The wetlands of the fens have historically included:
  • Washes: these are places such as tidal mud flats and braided rivers, which are sometimes exposed and at other times covered with water.
  • Salt marsh: this is the higher part of a tidal wash, on which salt-adapted plants grew.
  • Fen: this is a broad expanse of nutrient-rich shallow water in which dead plants do not fully decay, resulting in a flora of emergent plants growing in saturated peat.
  • Moor: this developed where the peat grew above the reach of the land water which carried the nutrients to the fen. Its development was enabled where the fen was watered directly by rainfall. The slightly acidic rain neutralized the hydroxide ions of the peat, making it more suitable for acid-loving plants, notably Sphagnum species. This is the same as bog, but the word moor was applied to this acid peatland occurring on hills. These moors disappeared in the 19th century. Researchers did not think that the Fenland had this kind of peat, until the discovery of archaeological and documentary evidence showing that it did until the early 19th century.
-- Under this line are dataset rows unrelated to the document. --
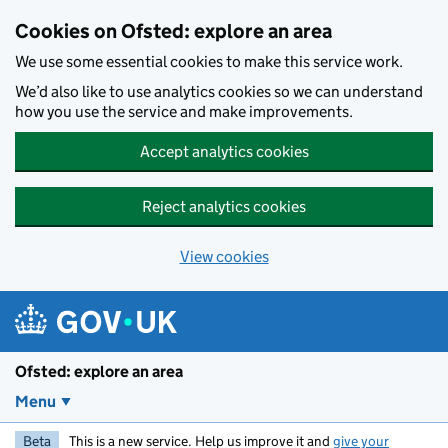
Skip to main content
Cookies on Ofsted: explore an area
We use some essential cookies to make this service work.
We’d also like to use analytics cookies so we can understand
how you use the service and make improvements.
Accept analytics cookies
Reject analytics cookies
View cookies
Ofsted: explore an area
Menu
Beta
This is a new service. Help us improve it and
give your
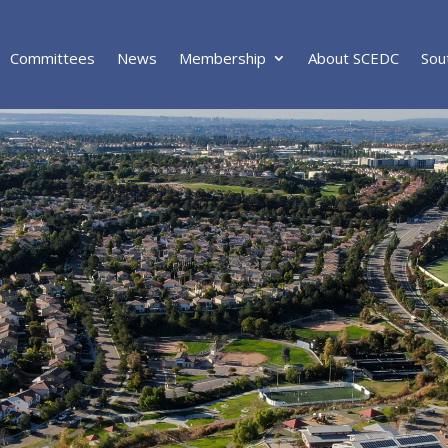
Committees
News
Membership
About SCEDC
Sou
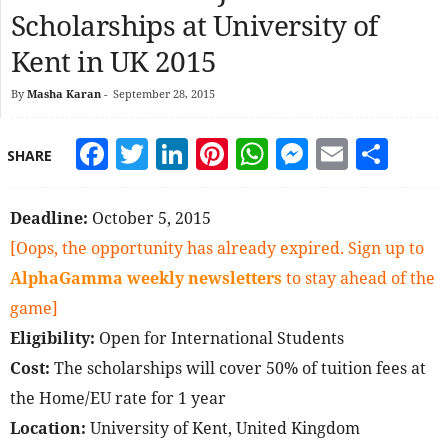
Scholarships at University of
Kent in UK 2015
By
Masha Karan
-
September 28, 2015
Facebook
Twitter
LinkedIn
Pinterest
WhatsApp
Messeng
Email
Sha
SHARE
Deadline:
October 5, 2015
[Oops, the opportunity has already expired. Sign up to
AlphaGamma weekly newsletters
to stay ahead of the
game]
Eligibility:
Open for International Students
Cost:
The scholarships will cover 50% of tuition fees at
the Home/EU rate for 1 year
Location:
University of Kent, United Kingdom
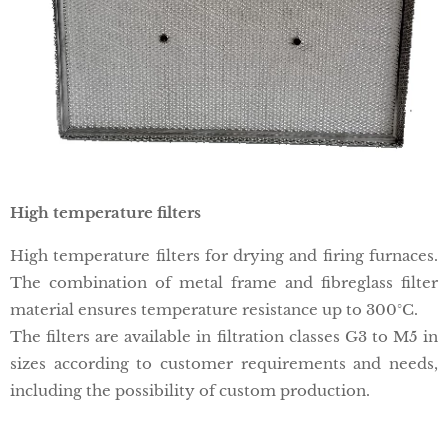
High temperature filters
High temperature filters for drying and firing furnaces.
The combination of metal frame and fibreglass filter
material ensures temperature resistance up to 300°C.
The filters are available in filtration classes G3 to M5 in
sizes according to customer requirements and needs,
including the possibility of custom production.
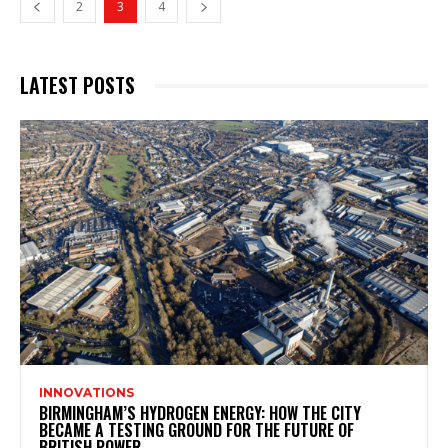
2
3
4
LATEST POSTS
INNOVATIONS
BIRMINGHAM’S HYDROGEN ENERGY: HOW THE CITY
BECAME A TESTING GROUND FOR THE FUTURE OF
BRITISH POWER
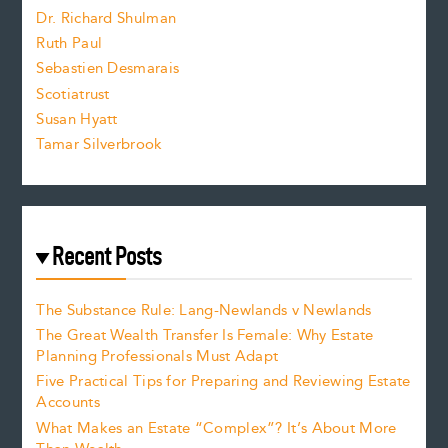
z
Dr. Richard Shulman
e
Ruth Paul
Sebastien Desmarais
.
Scotiatrust
Susan Hyatt
Tamar Silverbrook
Recent Posts
The Substance Rule: Lang-Newlands v Newlands
The Great Wealth Transfer Is Female: Why Estate
Planning Professionals Must Adapt
Five Practical Tips for Preparing and Reviewing Estate
Accounts
What Makes an Estate “Complex”? It’s About More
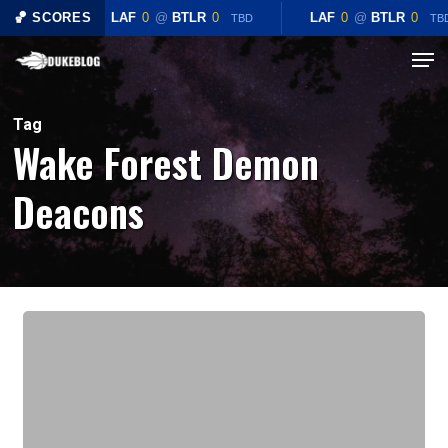
Skip
🏀 SCORES
LAF
0
@
BTLR
0
LAF
0
@
BTLR
0
TBD
TB
to
Menu
Close
main
Menu
content
Tag
Wake Forest Demon
Deacons
Preview:
#3
Duke
Blue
  • Waters: these have included:
  • *tidal creeks, which reached from the sea into the marsh, the Townlands and in some places, the fen. They were named only if big enough to be regarded as havens
  • *meres, or shallow lakes, which were more or less static but aerated by wind action
  • * many rivers, both natural and artificial
Major areas for settlement were:
  • Townlands, a broad bank of silt, on which the settlers built homes and grew vegetables for households
  • fen islands: areas of higher land, which were never covered by the growing peat
  • fen edges: uplands surrounding the fens
In general, of the three principal soil types found in the Fenland today, the mineral-based silt resulted from the energetic marine environment of the creeks, the clay was deposited in tidal mud-flats and salt-marsh, while the peat grew in the fen and bog. The peat produces black soils, which are directly comparable to the American muck soils. A roddon, the dried raised bed of a watercourse, is more suitable for building than the less stable peat.
Since the 19th century, all of the acid peat in the Fens has disappeared. Drying and wastage of peats has greatly reduced the depth of the alkaline peat soils and reduced the overall elevation of large areas of the peat fens. It is also recorded that peat was dug out of the East and West Lincolnshire fens in the 14th century and used to fire the salterns of Wrangle and Friskney. In later centuries it was used locally for winter fuel and its digging controlled by the Duchy of Lancaster.
Written records of earthquakes in the Fen area appear as early as 1048. According to Historia Ingulfi, p. 64, this took place in Lincolnshire. In 1117 one affected Holland, Lincs, "endangering and injuring Crowland Abbey". In 1185 Lincoln was damaged. In 1448 a shock was recorded in south Lincolnshire. In 1750 John Moore records a severe shock attended by a rumbling noise in Bourn after midday. This was felt in Lincolnshire, Leicestershire and Northamptonshire. Houses tottered, slates, tiles and some chimneys fell. As it was a Sunday, some people ran out of the churches "in great consternation". In 1792 another shock was also felt in Bourne and neighbouring towns.